- SOURCE PASSAGE:
__________________________________________________
Studies show developers spend 35–50 % of their time debugging rather than building new features (Devon H. O’Dell, The Debugging Mindset). Fixing bugs often takes 30 times more effort than writing the original code (This Is What Your Developers Are Doing 75 % of the Time).
On average, developers introduce about 70 bugs per 1 000 lines of code, and spend nearly 75 % of their working hours—roughly 1 500 hours a year—debugging. Ironically, “if you thought your developers were spending their time building your dream, think again: most of the budget goes to finding and fixing defects.”
There’s even a term for bugs that vanish the moment you try to study them: the Heisenbug.Like a quantum effect, sometimes just logging or running code in debug mode changes the timing enough for the issue to disappear, mocking the very act of observation. Few things capture the weirdness of programming better than chasing a ghost bug that refuses to show itself. All that effort spent fighting entropy reinforces the sense that we’re trapped in an absurd loop—putting out fires instead of building something truly new.
Another face of the absurd in software development is how everything keeps changing—requirements, tools, entire ecosystems. You might pour days into a feature, only to find out the client changed direction or misunderstood the scope. Then comes the rewrite. Back to the start—again. (The Myth of Sisyphus, Failure, & the Meaning of Imperfect Code)
To make things more absurd, the tech industry evolves at breakneck speed, constantly creating new “must-learn” frameworks that promise to change your life—until the next one arrives. There’s even a phrase for this exhaustion: JavaScript Fatigue, coined around 2016 to describe the burnout many felt trying to keep up with endless new tools and frameworks (Dealing with JavaScript Fatigue).
It all leads to one truth: most of what we know today will be obsolete in two years. That’s the absurdity of programming—and, paradoxically, its only certainty: change.
The Sense of the Absurd
So why keep programming? Camus would say: don’t look for meaning—create it.
Despite the frustration, I wouldn’t trade this job for anything. Developing software may make us Sisyphus, but it also keeps us moving. Innovation, constant learning, and the hunger for understanding drive this profession.
__________________________________________________
- DATASET:
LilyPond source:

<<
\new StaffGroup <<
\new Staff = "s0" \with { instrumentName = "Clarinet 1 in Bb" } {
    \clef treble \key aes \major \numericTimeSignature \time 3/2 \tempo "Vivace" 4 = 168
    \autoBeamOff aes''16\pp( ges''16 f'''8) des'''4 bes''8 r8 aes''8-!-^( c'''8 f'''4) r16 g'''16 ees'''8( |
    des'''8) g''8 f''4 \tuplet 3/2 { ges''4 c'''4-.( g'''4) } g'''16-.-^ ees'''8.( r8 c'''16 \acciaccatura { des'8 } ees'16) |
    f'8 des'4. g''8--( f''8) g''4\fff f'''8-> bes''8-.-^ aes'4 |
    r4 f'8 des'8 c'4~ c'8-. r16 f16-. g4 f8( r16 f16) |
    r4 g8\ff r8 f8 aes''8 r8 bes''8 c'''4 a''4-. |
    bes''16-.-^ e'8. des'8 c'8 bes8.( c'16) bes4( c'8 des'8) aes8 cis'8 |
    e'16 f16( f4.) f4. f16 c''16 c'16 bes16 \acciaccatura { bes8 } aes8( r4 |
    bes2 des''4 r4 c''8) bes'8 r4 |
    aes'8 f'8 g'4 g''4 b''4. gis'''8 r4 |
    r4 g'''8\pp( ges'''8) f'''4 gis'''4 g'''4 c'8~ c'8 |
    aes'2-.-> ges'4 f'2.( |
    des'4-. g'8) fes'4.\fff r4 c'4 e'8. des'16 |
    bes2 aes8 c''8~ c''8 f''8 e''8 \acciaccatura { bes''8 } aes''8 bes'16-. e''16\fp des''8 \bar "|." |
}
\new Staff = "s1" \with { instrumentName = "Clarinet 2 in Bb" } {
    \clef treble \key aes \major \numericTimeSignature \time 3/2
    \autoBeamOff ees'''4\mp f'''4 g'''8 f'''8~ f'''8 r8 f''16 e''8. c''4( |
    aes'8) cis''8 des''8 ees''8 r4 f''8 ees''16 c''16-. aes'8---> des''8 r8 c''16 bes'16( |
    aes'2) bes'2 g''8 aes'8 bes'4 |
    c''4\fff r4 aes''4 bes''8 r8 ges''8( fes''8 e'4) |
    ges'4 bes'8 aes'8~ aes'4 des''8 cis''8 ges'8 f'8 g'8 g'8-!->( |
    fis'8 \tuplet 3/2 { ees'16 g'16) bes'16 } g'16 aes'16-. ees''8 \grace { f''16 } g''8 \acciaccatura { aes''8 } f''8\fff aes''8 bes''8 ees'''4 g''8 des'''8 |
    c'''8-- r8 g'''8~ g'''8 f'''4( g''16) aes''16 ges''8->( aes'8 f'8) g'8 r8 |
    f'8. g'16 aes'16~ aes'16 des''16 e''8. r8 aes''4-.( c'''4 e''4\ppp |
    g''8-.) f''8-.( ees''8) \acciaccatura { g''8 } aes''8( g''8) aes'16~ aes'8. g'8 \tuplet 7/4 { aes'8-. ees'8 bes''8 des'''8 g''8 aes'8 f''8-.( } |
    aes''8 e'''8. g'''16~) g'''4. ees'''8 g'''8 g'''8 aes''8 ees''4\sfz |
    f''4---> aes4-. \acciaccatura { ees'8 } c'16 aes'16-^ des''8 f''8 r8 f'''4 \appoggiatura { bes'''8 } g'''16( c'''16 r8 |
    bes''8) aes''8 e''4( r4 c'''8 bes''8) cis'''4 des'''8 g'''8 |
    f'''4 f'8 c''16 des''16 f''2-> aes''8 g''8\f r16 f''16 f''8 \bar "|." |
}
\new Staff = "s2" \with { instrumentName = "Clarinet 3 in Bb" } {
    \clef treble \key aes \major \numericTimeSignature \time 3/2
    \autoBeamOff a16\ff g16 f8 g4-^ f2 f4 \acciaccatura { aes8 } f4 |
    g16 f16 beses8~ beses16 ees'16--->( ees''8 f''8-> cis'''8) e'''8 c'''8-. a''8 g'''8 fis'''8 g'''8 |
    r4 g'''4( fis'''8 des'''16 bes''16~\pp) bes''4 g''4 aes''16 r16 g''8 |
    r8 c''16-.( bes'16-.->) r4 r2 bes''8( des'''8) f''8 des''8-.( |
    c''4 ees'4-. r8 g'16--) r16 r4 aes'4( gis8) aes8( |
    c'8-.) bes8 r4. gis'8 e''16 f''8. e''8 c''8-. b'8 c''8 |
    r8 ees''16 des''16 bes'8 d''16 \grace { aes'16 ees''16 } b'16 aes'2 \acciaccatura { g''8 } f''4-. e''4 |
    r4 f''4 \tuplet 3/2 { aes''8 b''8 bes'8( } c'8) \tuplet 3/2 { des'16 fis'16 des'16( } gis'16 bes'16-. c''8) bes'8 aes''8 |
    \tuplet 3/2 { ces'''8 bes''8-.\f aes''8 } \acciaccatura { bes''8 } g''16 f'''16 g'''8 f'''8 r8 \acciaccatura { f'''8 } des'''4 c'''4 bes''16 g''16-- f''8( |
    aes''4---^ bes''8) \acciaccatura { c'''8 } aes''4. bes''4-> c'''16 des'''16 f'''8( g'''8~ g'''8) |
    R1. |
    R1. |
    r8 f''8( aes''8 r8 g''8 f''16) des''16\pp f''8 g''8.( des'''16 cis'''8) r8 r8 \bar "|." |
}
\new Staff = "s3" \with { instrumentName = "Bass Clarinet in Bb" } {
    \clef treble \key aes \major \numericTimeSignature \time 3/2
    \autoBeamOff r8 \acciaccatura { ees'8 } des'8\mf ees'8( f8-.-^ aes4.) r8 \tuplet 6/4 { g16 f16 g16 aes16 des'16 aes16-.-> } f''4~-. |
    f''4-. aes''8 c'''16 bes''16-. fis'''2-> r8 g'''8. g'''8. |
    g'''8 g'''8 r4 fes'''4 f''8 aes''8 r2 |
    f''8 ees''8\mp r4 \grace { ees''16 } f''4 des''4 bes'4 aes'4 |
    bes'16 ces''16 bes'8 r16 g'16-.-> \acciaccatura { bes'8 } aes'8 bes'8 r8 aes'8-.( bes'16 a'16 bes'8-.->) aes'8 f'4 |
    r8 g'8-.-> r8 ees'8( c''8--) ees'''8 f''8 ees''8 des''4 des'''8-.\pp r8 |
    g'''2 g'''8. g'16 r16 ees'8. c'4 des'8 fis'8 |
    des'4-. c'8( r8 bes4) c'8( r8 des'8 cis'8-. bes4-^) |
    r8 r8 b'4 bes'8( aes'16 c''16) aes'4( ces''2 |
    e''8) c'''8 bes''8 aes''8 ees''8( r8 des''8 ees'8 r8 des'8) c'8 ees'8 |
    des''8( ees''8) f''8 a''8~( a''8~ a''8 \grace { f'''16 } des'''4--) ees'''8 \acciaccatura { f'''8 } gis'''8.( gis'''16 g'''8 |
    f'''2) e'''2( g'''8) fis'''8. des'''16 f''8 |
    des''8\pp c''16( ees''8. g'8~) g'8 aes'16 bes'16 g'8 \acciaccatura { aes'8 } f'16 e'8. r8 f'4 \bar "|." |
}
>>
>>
__________________________________________________
- YOUR TASK: Pick up the essay on the absurdity of programming right after its last sentence, which ends "drive this profession," and carry on in the same voice.

- RESPONSE:
Personally, I love that constant change. I enjoy stepping out of my comfort zone, surprising myself with technologies I once couldn’t grasp, seeing my own growth—the languages that once felt alien now feel like home.
And I’m far from alone. Most developers learn to love the process itself. Every bug fixed, every optimized function, every new skill mastered gives a spark of satisfaction that makes it all worth it. As one writer put it, “Coding isn’t different from Sisyphus pushing his rock uphill. There are obstacles, errors, failures—but I keep coding. I find joy in the challenge and the struggle.” Somehow, the frustration itself becomes meaningful—proof that we’re learning, improving, making some small difference through our imperfect code. Another developer summed it up perfectly: “Over the years, we find ourselves solving the same problems again and again—hopefully a bit better each time. We learn to enjoy the process. Don’t be ashamed of past work; just keep learning to be better. The rock may be at the bottom again tomorrow, but we’re not the same as yesterday.”
Conclusion — The Journey Is What Matters
To borrow a One Piece reference: “Programming is the friends we make along the way.” But seriously—programming is about enjoying the road: the small victories, the frustration when things break, and the satisfaction of finally figuring them out.
Camus taught us not to wait for meaning but to give it ourselves—to stop obsessing over where the path ends, and instead find peace in walking it. The destination doesn’t matter as much as what we learn and how much we enjoy getting there.
The rock always rolls back down, yes. But every time, we push it with a little more grace.